● **WHAT TO WORK ON**
Continue the forum thread below about porting a Fortran flow solver to Chapel, beginning right after its final sentence.

begin READING TEXT

What percentage of the overall task is going to be spent parallelising the problem? Do you have a plan for which parallel SOR algorithm you plan to use or will you use some alternative algorithm. Is that the chunk of code that will consume the most time spent? Do you expect the time spent accessing memory to dominate that spent on floating point operations? Also, why the level of complexity in computing the error during the solution of the Poisson equation? Are you trying to do some prediction of the next step to avoid that last iteration prior to convergence? Why does not the difference of successive values of pnew not suffice? Just curious as that would save time?

Do you have any words of wisdom for others who are considering translating a Fortran program into Chapel? Do you already have a Fortran solution to the 3D problem?

Thanks.

[annacfs]

Hi Guys, Sorry for the delay, I checked my code with MMS([https://asmedigitalcollection.asme.org/fluidsengineering/article-abstract/124/1/4/462791/Code-Verification-by-the-Method-of-Manufactured?redirectedFrom=fulltext]). Its correct!!! My question was the time of the CONV and VISC loop. Just it.

I did a new implementation using domSpace

[damianmoz]

I was not questioning the correctness of the code. By the way, the 2nd link does not resolve. It gets an error.

Could you post the latest version of your code please?

You mentioned

My question was the time of the CONV and VISC loop. Just it.

Are you saying that your questions about Chapel are related solely to that loop?

end READING TEXT
begin RECORD EXTRACTS

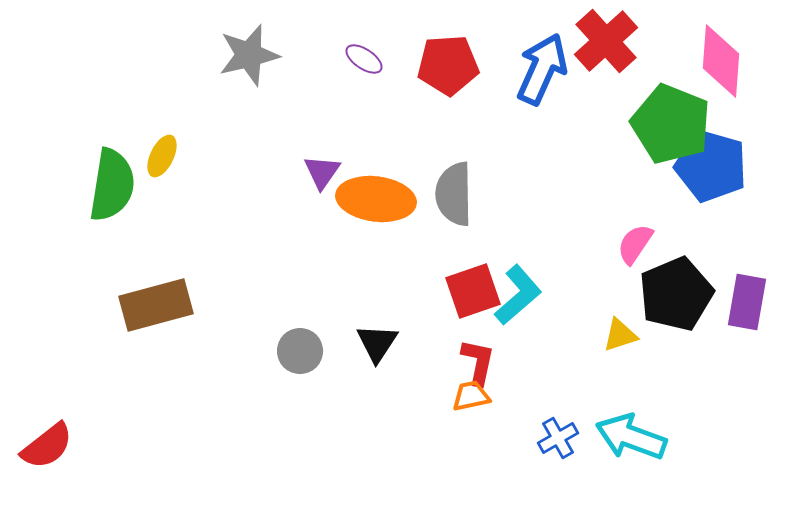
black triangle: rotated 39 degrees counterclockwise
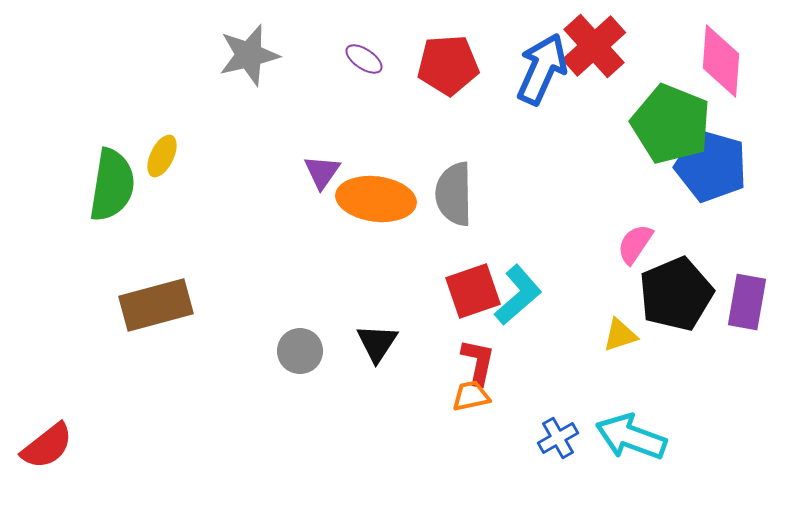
red cross: moved 12 px left, 5 px down
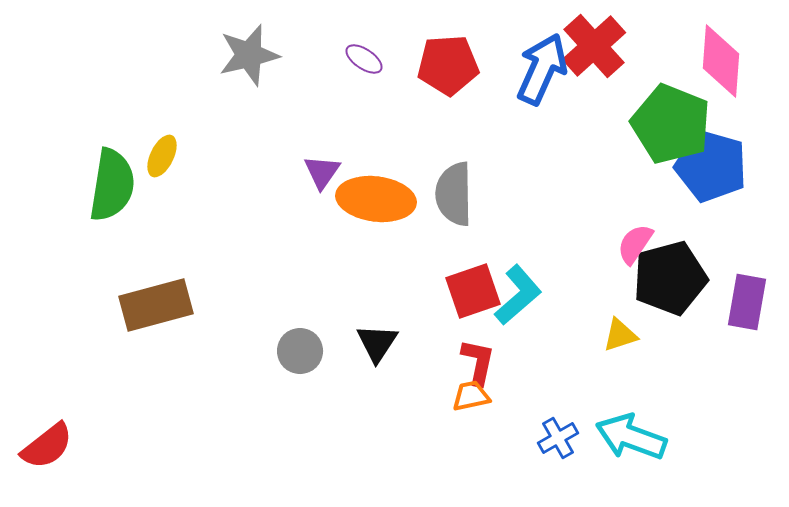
black pentagon: moved 6 px left, 16 px up; rotated 8 degrees clockwise
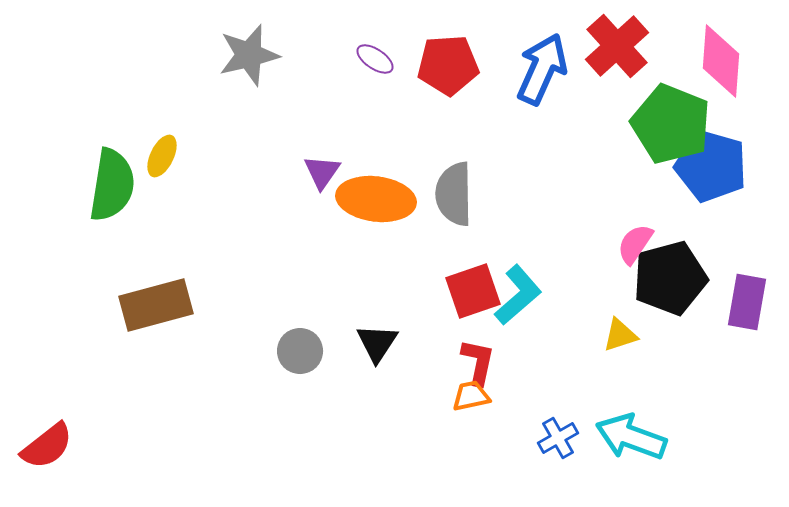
red cross: moved 23 px right
purple ellipse: moved 11 px right
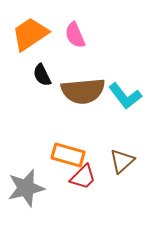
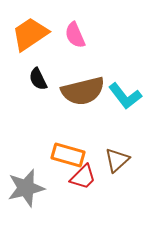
black semicircle: moved 4 px left, 4 px down
brown semicircle: rotated 9 degrees counterclockwise
brown triangle: moved 5 px left, 1 px up
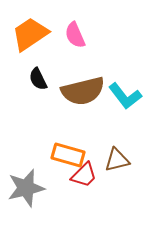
brown triangle: rotated 28 degrees clockwise
red trapezoid: moved 1 px right, 2 px up
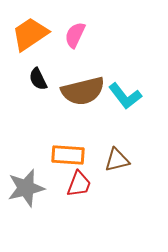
pink semicircle: rotated 48 degrees clockwise
orange rectangle: rotated 12 degrees counterclockwise
red trapezoid: moved 5 px left, 9 px down; rotated 24 degrees counterclockwise
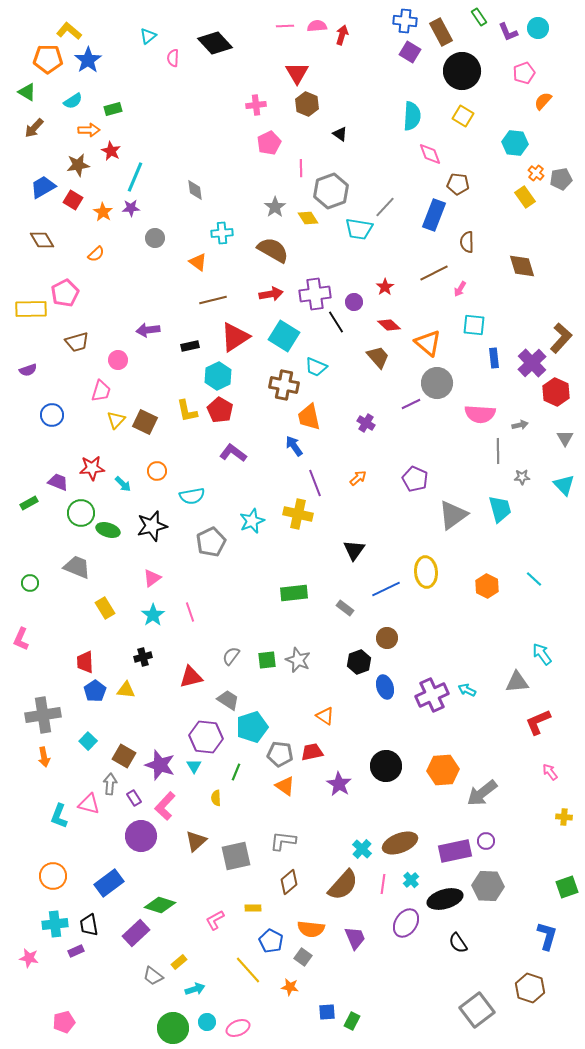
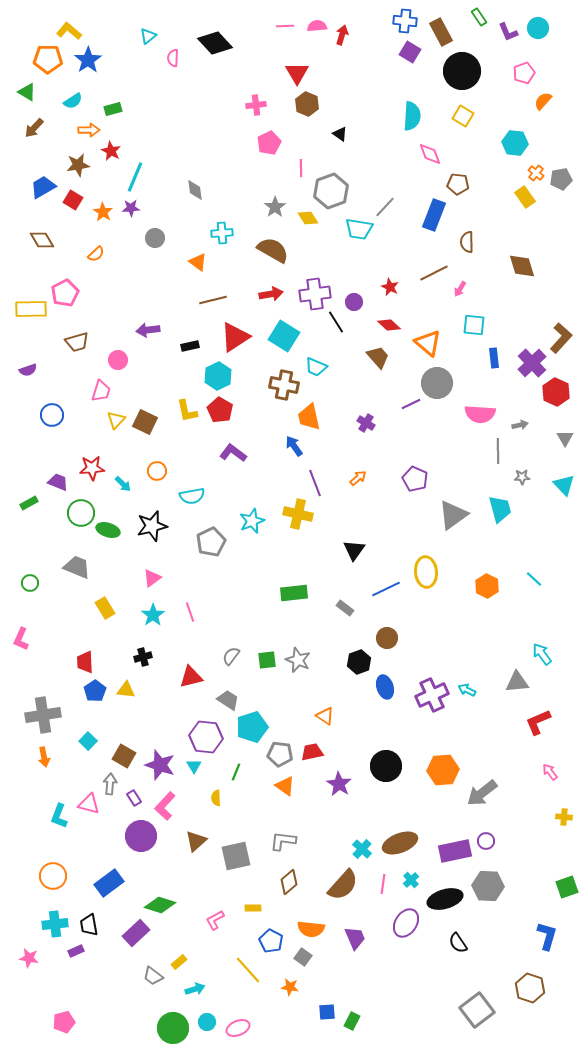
red star at (385, 287): moved 5 px right; rotated 12 degrees counterclockwise
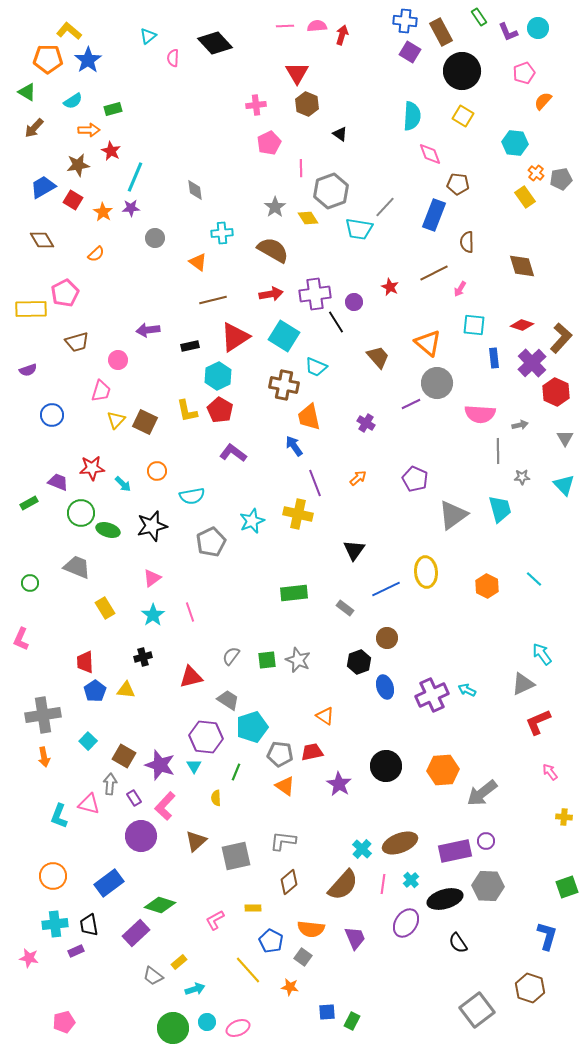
red diamond at (389, 325): moved 133 px right; rotated 25 degrees counterclockwise
gray triangle at (517, 682): moved 6 px right, 2 px down; rotated 20 degrees counterclockwise
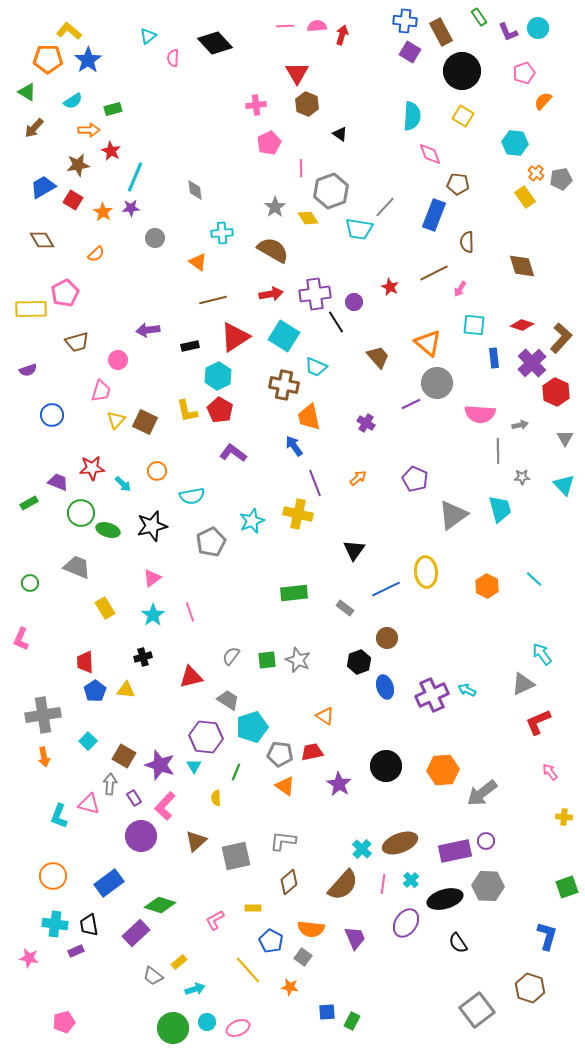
cyan cross at (55, 924): rotated 15 degrees clockwise
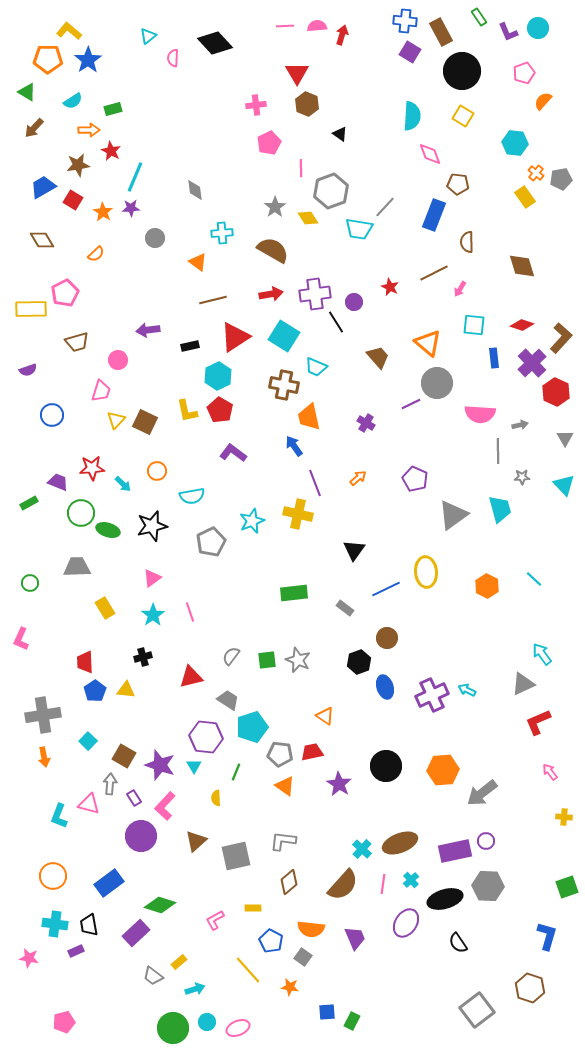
gray trapezoid at (77, 567): rotated 24 degrees counterclockwise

end RECORD EXTRACTS

● **OUTPUT BELOW**
[damianmoz]

I assume you have moved on from your serial comparison.

You can simplify the CONV and VISC loop algebraically, and that then allows you to have a simpler code which should ultimately vectorize (when Chapel better supports vectorization). Even so, it should run faster even without vectorization.

That also means the outer for loop involving CONV & VISC can be parallelised as a forall.

Can you post your reworked code? Do you mean you used dmapped space?

[e-kayrakli]

Given that @annacfs has been quiet about our points here for a while now, I think we should close this issue.

@damianmoz do you agree? @annacfs should feel free to reopen, if they intend to continue the conversation and respond to our comments.

[damianmoz]

I agree to close this issue. It has highlighted and resolved quite few of the issues that people moving from Fortran code face. Quite a useful and helpful issue. Your input was key to those resolutions Engin, Thanks.